§ **Exercise brief**: The records below are to be repeated exactly, and their pictures left out.
[[ The data open ]]
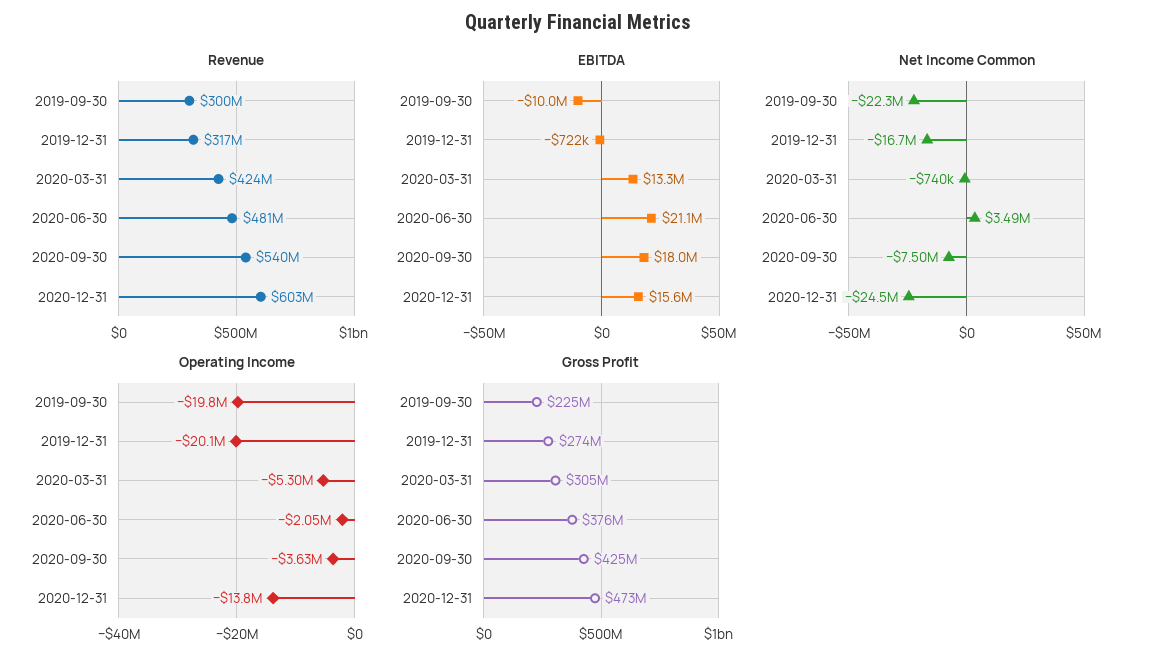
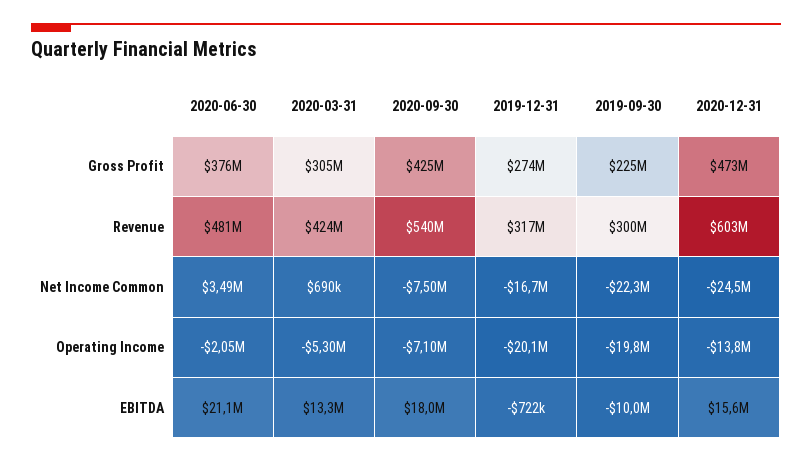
  {
    "Revenue": {
      "2019-09-30": 300000000,
      "2019-12-31": 317000000,
      "2020-03-31": 424000000,
      "2020-06-30": 481000000,
      "2020-09-30": 540000000,
      "2020-12-31": 603000000
    },
    "EBITDA": {
      "2019-09-30": -10000000,
      "2019-12-31": -722000,
      "2020-03-31": 13300000,
      "2020-06-30": 21100000,
      "2020-09-30": 18000000,
      "2020-12-31": 15600000
    },
    "Net Income Common": {
      "2019-09-30": -22300000,
      "2019-12-31": -16700000,
-     "2020-03-31": -740000,
+     "2020-03-31": 690000,
      "2020-06-30": 3490000,
      "2020-09-30": -7500000,
      "2020-12-31": -24500000
    },
    "Operating Income": {
      "2019-09-30": -19800000,
      "2019-12-31": -20100000,
      "2020-03-31": -5300000,
      "2020-06-30": -2050000,
-     "2020-09-30": -3630000,
+     "2020-09-30": -7100000,
      "2020-12-31": -13800000
    },
    "Gross Profit": {
      "2019-09-30": 225000000,
      "2019-12-31": 274000000,
      "2020-03-31": 305000000,
      "2020-06-30": 376000000,
      "2020-09-30": 425000000,
      "2020-12-31": 473000000
    }
  }

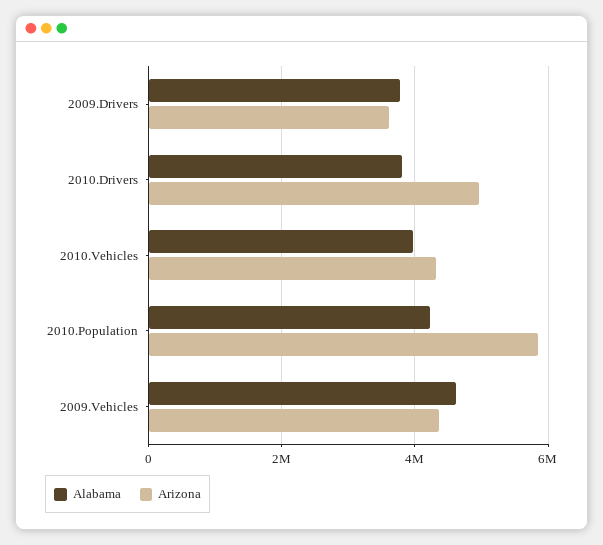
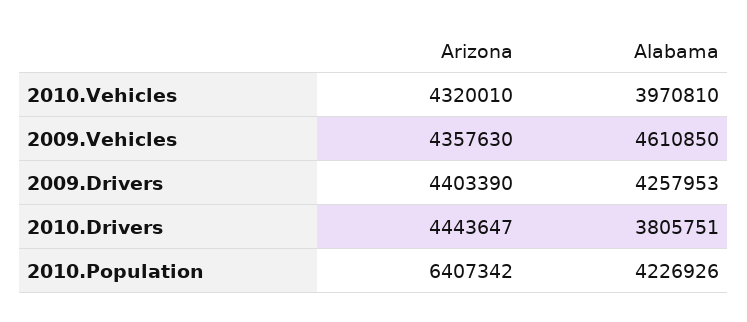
  {
    "Alabama": {
-     "2009.Drivers": 3800000,
+     "2009.Drivers": 4257953,
      "2010.Drivers": 3805751,
      "2010.Vehicles": 3970810,
      "2010.Population": 4226926,
      "2009.Vehicles": 4610850
    },
    "Arizona": {
-     "2009.Drivers": 3600000,
+     "2009.Drivers": 4403390,
-     "2010.Drivers": 5000000,
+     "2010.Drivers": 4443647,
      "2010.Vehicles": 4320010,
-     "2010.Population": 5800000,
+     "2010.Population": 6407342,
      "2009.Vehicles": 4357630
    }
  }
[[ The data closed ]]
§ **Task result**:
  {
    "Revenue": {
      "2019-09-30": 300000000,
      "2019-12-31": 317000000,
      "2020-03-31": 424000000,
      "2020-06-30": 481000000,
      "2020-09-30": 540000000,
      "2020-12-31": 603000000
    },
    "EBITDA": {
      "2019-09-30": -10000000,
      "2019-12-31": -722000,
      "2020-03-31": 13300000,
      "2020-06-30": 21100000,
      "2020-09-30": 18000000,
      "2020-12-31": 15600000
    },
    "Net Income Common": {
      "2019-09-30": -22300000,
      "2019-12-31": -16700000,
-     "2020-03-31": -740000,
+     "2020-03-31": 690000,
      "2020-06-30": 3490000,
      "2020-09-30": -7500000,
      "2020-12-31": -24500000
    },
    "Operating Income": {
      "2019-09-30": -19800000,
      "2019-12-31": -20100000,
      "2020-03-31": -5300000,
      "2020-06-30": -2050000,
-     "2020-09-30": -3630000,
+     "2020-09-30": -7100000,
      "2020-12-31": -13800000
    },
    "Gross Profit": {
      "2019-09-30": 225000000,
      "2019-12-31": 274000000,
      "2020-03-31": 305000000,
      "2020-06-30": 376000000,
      "2020-09-30": 425000000,
      "2020-12-31": 473000000
    }
  }

  {
    "Alabama": {
-     "2009.Drivers": 3800000,
+     "2009.Drivers": 4257953,
      "2010.Drivers": 3805751,
      "2010.Vehicles": 3970810,
      "2010.Population": 4226926,
      "2009.Vehicles": 4610850
    },
    "Arizona": {
-     "2009.Drivers": 3600000,
+     "2009.Drivers": 4403390,
-     "2010.Drivers": 5000000,
+     "2010.Drivers": 4443647,
      "2010.Vehicles": 4320010,
-     "2010.Population": 5800000,
+     "2010.Population": 6407342,
      "2009.Vehicles": 4357630
    }
  }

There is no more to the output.